■ Extract provided
[BEGIN]
In the drawings, like reference characters generally refer to the same parts throughout the different views. The drawings are not necessarily to scale, emphasis instead generally being placed upon illustrating the principles of the invention. In the following description, various embodiments of the invention are described with reference to the following drawings, in which:

FIG. 1 shows a schematic sectional representation of a high-pressure discharge lamp according to the invention having a ceramic discharge vessel.

FIG. 2 shows a schematic sectional representation of a high-pressure discharge lamp according to the invention having a quartz glass discharge vessel.

FIG. 3 shows a circuit diagram with an electronic ballast device and a lamp according to FIGS. 1 and 2.

FIGS. 4-6 show emission spectra of the lamps in FIGS. 1 and 2.

FIG. 7 shows a diagram of the spectral eye sensitivity curve.

FIG. 8 shows the emission spectrum of FIG. 4 in comparison with a Planck curve.

FIG. 9 shows various characteristic data of the lamp in FIG. 1 in six individual diagrams as a function of the lamp power.

FIGS. 10-11 show the color deviation and color temperature as a function of the power of the lamp for different fillings.

FIG. 12 shows the emission spectrum of two fillings.
[END]
■ Record set
[BEGIN]
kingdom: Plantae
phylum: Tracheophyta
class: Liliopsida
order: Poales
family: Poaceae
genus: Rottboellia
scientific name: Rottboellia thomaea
[END]
[BEGIN]
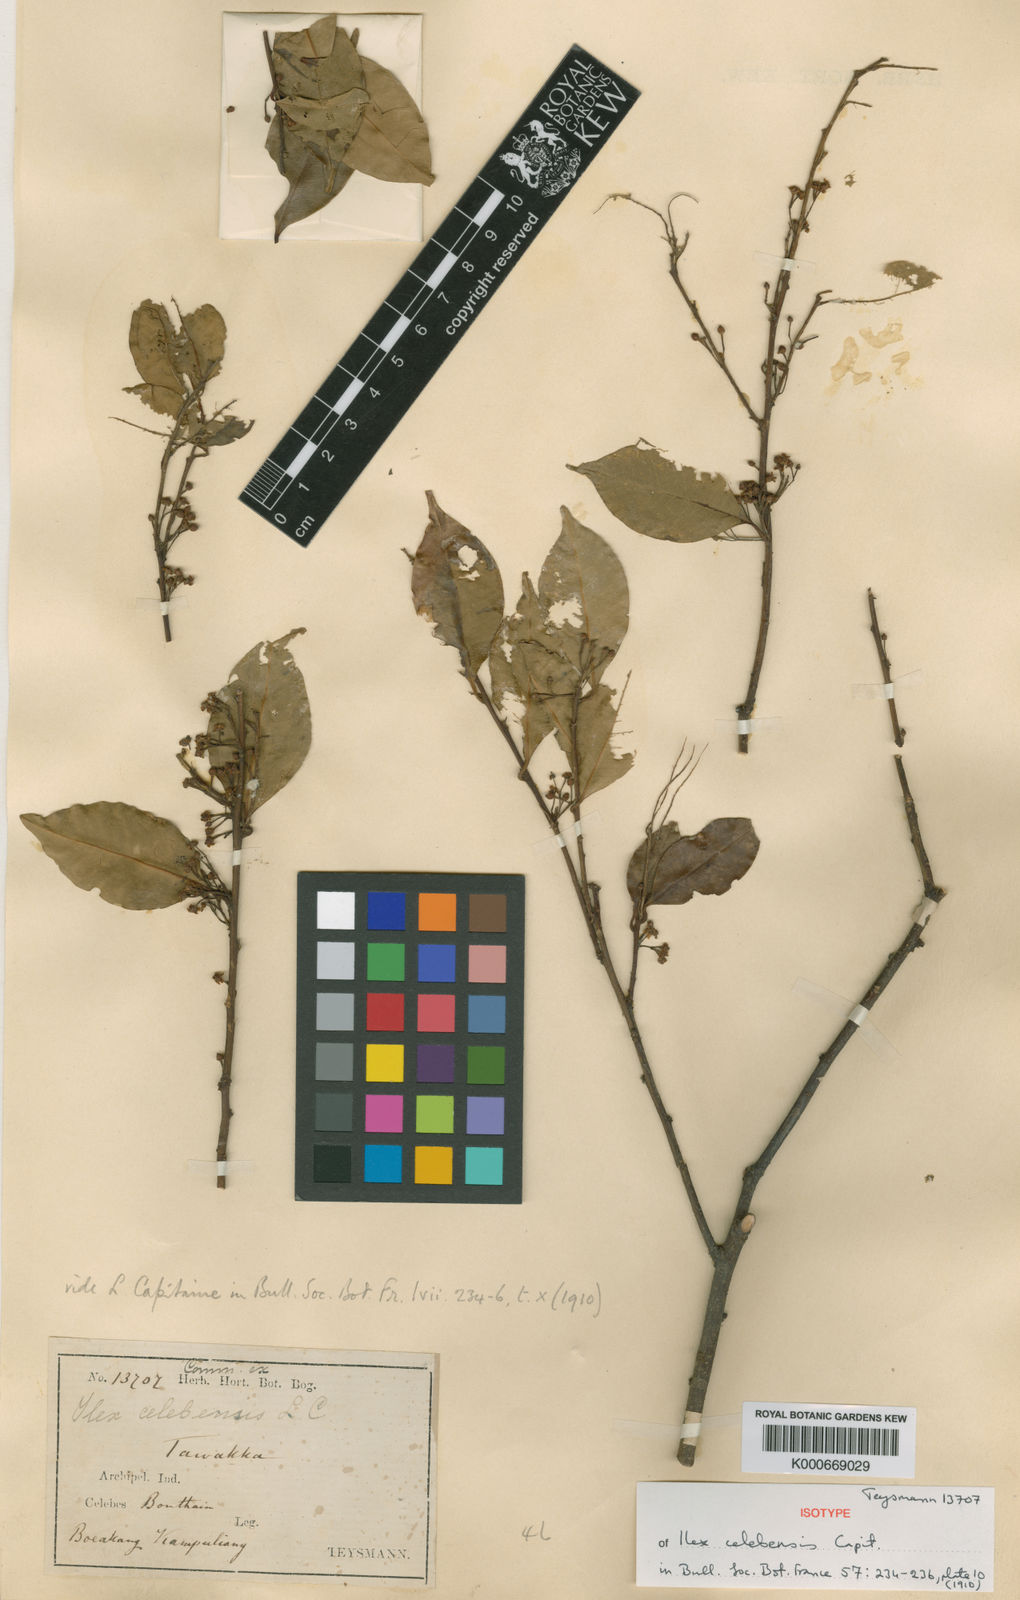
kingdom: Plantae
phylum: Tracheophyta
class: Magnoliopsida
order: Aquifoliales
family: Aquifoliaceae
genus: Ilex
[END]
[BEGIN]
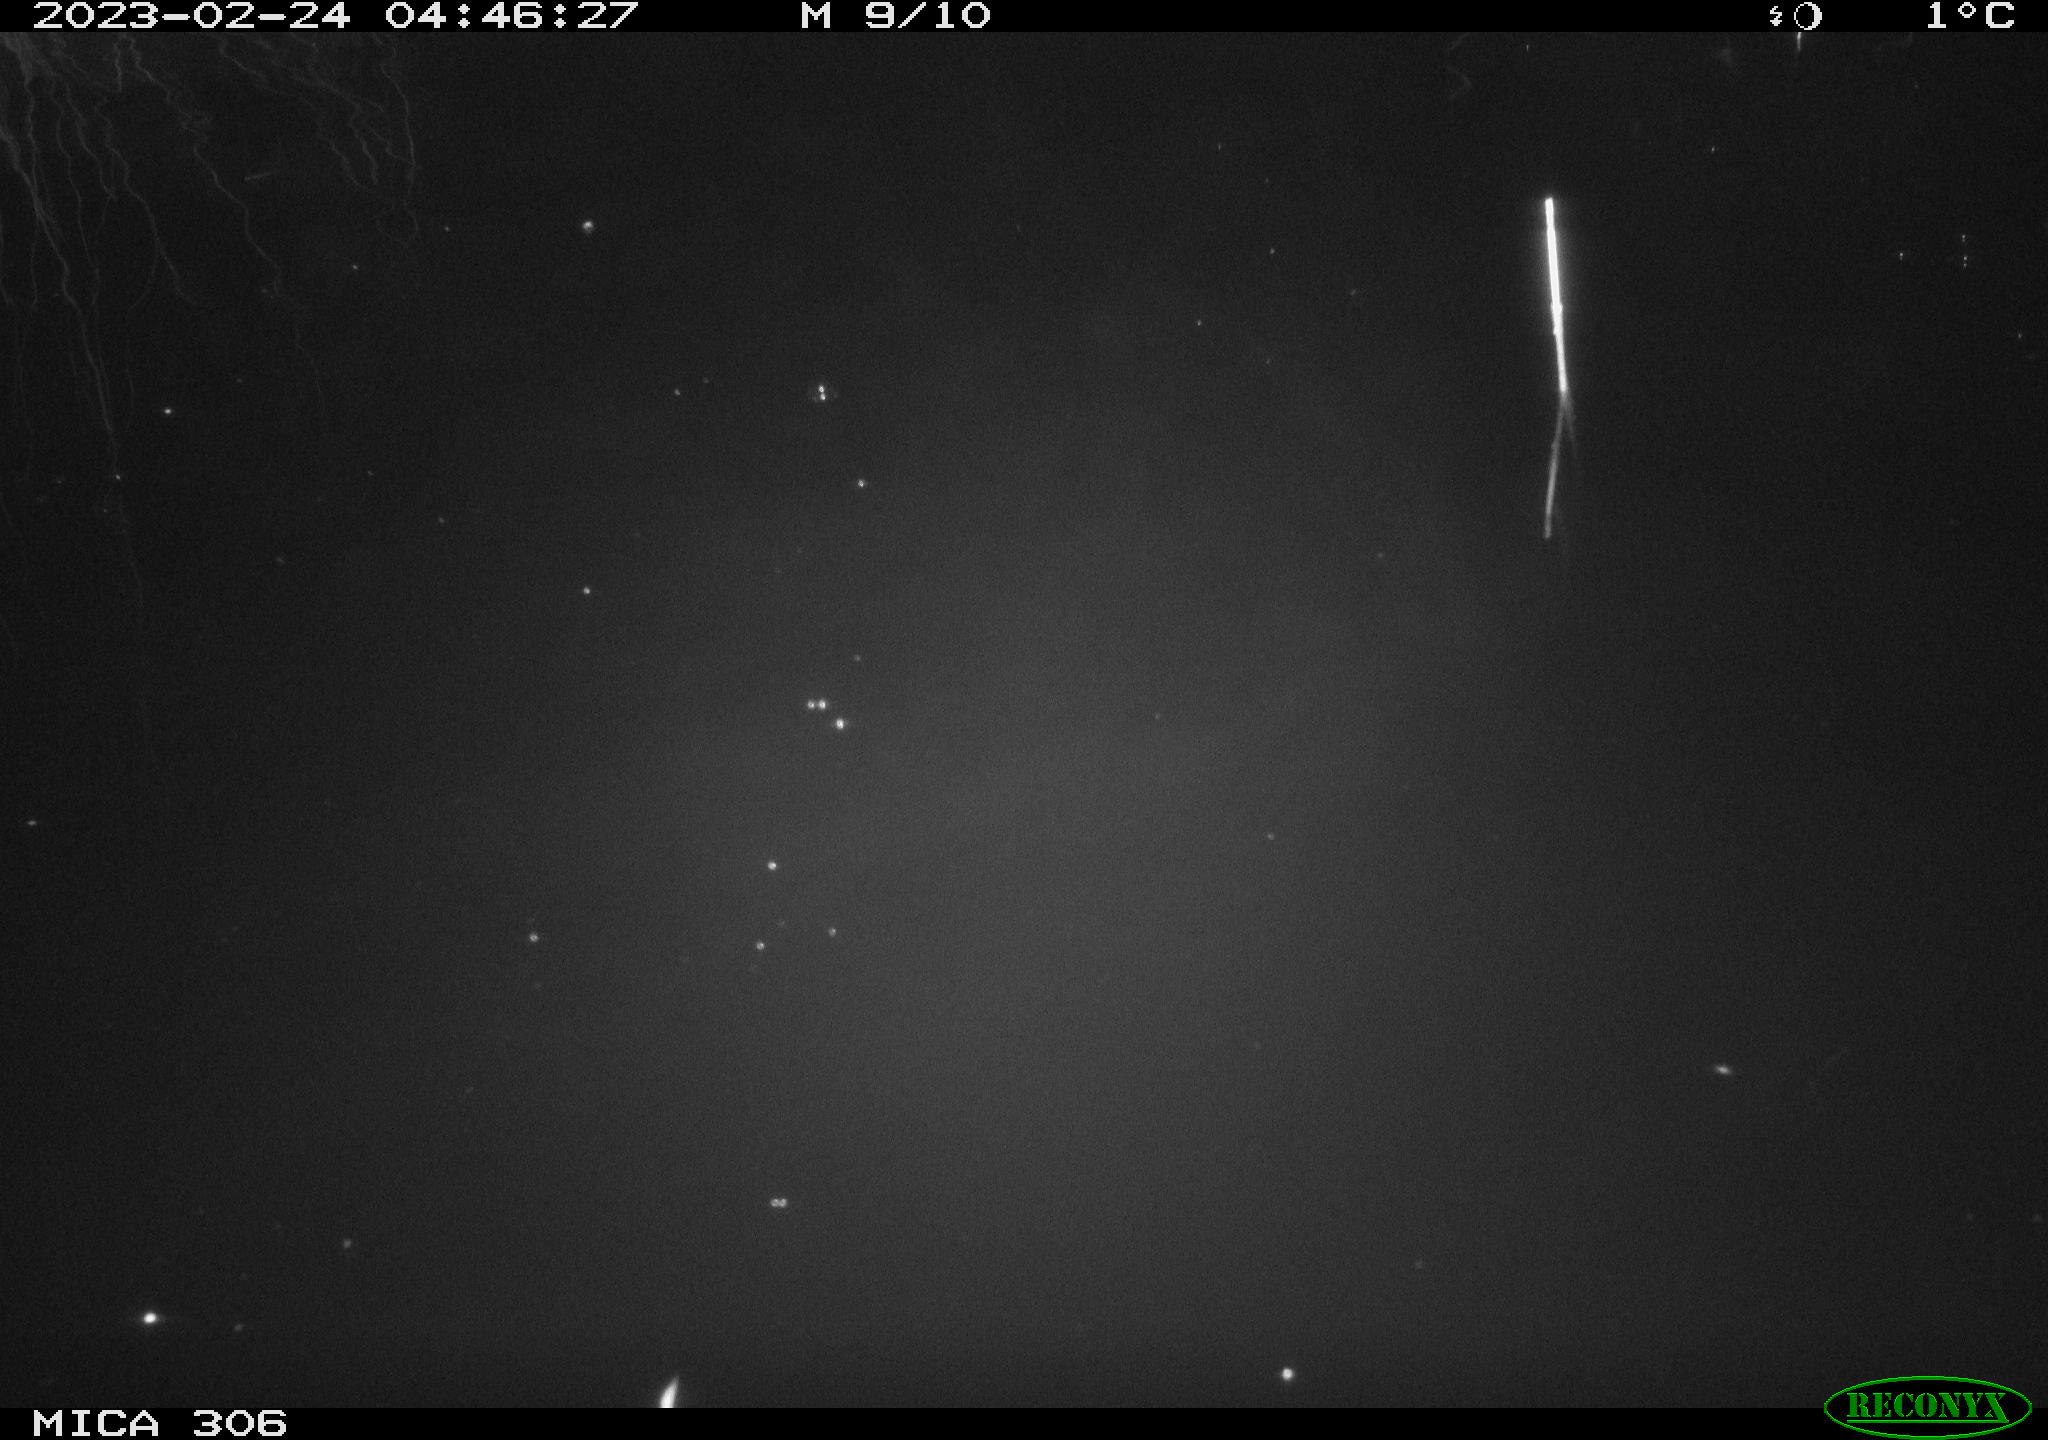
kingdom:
[END]
■ Written instruction 1
Translate this sentence from the discharge lamp excerpt into Spanish: "FIG. 3 shows a circuit diagram with an electronic ballast device and a lamp according to FIGS. 1 and 2."
■ Written instruction 2
Write what follows the final sentence of the discharge lamp excerpt, carrying its text onward from that point.

■ Right answer 1
La FIG. 3 muestra un diagrama de circuito con un dispositivo de balasto electrónico y una lámpara según las FIGS. 1 y 2.

■ Right answer 2
FIGS. 13-16 show the color deviation and color temperature as a function of the power of the lamp for a range of rare earths.

FIG. 17 shows the emission spectrum of a high-pressure discharge lamp with a Tm/Dy mixture.

FIGS. 18-19 shows the emission spectrum for two lamps according to the prior art.

DETAILED DESCRIPTION

The following detailed description refers to the accompanying drawings that show, by way of illustration, specific details and embodiments in which the invention may be practiced.

FIG. 1 and FIG. 2 show schematic sectional views of high-pressure discharge lamps according to the invention. FIG. 1 shows a lamp having a discharge vessel 1 made of Al₂O₃ ceramic. The flow of current through the arc discharge is made possible by tungsten electrodes 2, which are applied on both sides in the discharge vessel and introduced into the discharge vessel via a feed-through system 3. The feed-through system consists for example of molybdenum pins, and is welded to the electrode and to the outer electrical lead (not shown in the figure).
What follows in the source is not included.